Could Bacteria Be One of the Causes of Heart Disease? The UW Leads an $11 Million Study to Find Out.

by Julie Garner

Rod Vroman had just bicycled 19 miles around the Marymoor Park Velodrome in Redmond when it hit him: nausea and a burning sensation down his left arm. "I was 45, a typical "type A" male with cholesterol over 400. I was overweight and sedentary. I also had just finished a high stress job, being principal of a junior high school," he recalls.

Medic One arrived within five minutes and took him to Evergreen Hospital, where he was diagnosed with a moderate myocardial infarction (heart attack) and treated with the clot-buster Streptokinase. He also underwent quintuple bypass surgery within days.

Now age 60, Vroman has enjoyed 15 years of good health by taking his medication, eating right and exercising. Vroman is a lucky man. Coronary heart disease is the number one cause of death in the United States, killing 476,124 in 1996. Every 29 seconds someone is struck by cardiac arrest.

Over the years medical science has tried to track down the cause of heart disease. It could be a congenital defect or, as in Vroman's case, a sedentary lifestyle and too much fat, conditions that along with smoking are often cited as a cause of heart disease.

But until 1989, no one considered that a common, pear-shaped bacterium whose traces can be found in 80 percent of all men and 70 percent of all women on Earth could be a key to the killer.


Electron micrograph of C. pneumoniae.

Even UW Epidemiology Professor G. Thomas Grayston, the man who discovered the microbe, had no idea it could be dangerous. When he came across it in 1966, "we regarded it as a laboratory curiosity," he says.

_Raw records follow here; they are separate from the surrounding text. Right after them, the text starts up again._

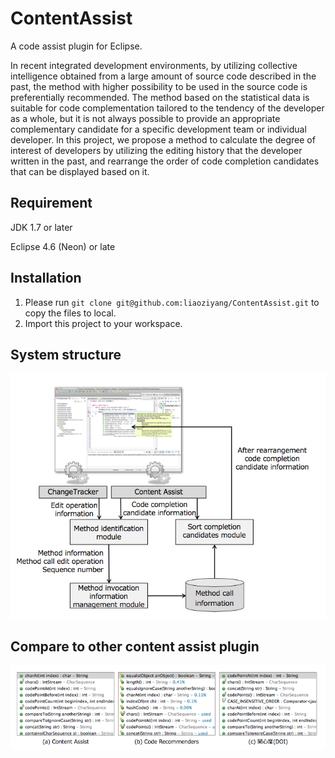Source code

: # ContentAssist
A code assist plugin for Eclipse.

In recent integrated development environments, by utilizing collective intelligence obtained from a large amount of source code described in the past, the method with higher possibility to be used in the source code is preferentially recommended. The method based on the statistical data is suitable for code complementation tailored to the tendency of the developer as a whole, but it is not always possible to provide an appropriate complementary candidate for a specific development team or individual developer. In this project, we propose a method to calculate the degree of interest of developers by utilizing the editing history that the developer written in the past, and rearrange the order of code completion candidates that can be displayed based on it.

## Requirement
JDK 1.7 or later

Eclipse 4.6 (Neon) or late

## Installation

1. Please run `git clone git@github.com:liaoziyang/ContentAssist.git` to copy the files to local.
2. Import this project to your workspace.

## System structure
![alt text](structure.png)

## Compare to other content assist plugin
![alt text](compare.png)
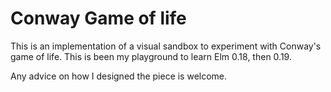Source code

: # Conway Game of life

This is an implementation of a visual sandbox to experiment with Conway's game of life.
This is been my playground to learn Elm 0.18, then 0.19.

Any advice on how I designed the piece is welcome.
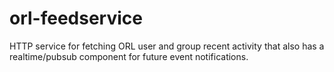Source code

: orl-feedservice
===============

HTTP service for fetching ORL user and group recent activity that also has a realtime/pubsub component for future event notifications.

Grayston was working on a strain of Chlamydia that causes eye disease. While trying to develop a vaccine, Grayston happened upon a new isolate or form of the bacterium, which he named Chlamydia pneumoniae. Back then, the idea that any bacteria might actually be at the root of heart disease seemed almost preposterous.

But in 1989 Finnish researcher Dr. Pekka Saikku compared people with heart disease to healthy people. Sixty percent of the heart patients carried antibodies to C. pneumoniae, compared with 20 percent of the healthy people.

Two years later, Grayston confirmed this association between C. pneumoniae and heart disease. The fact that this germ might be a cause of the nation's number one killer was such a shock Grayston told an interviewer the experience was like finding out that an old acquaintance might be an ax murderer.

Grayston is now principal investigator of an $11-million grant to see if killing this bug reduces heart attacks. Doctors will prescribe antibiotic treatment for 4,000 patients with coronary artery disease at 26 clinical centers across the United States, including centers at Harborview and Seattle's Group Health Cooperative. Grayston hopes that if antibiotics can eliminate or render C. pneumoniae harmless, then people infected with the bacterium might have fewer heart attacks. The grant is funded by the National Institutes of Health and the Pfizer Corporation.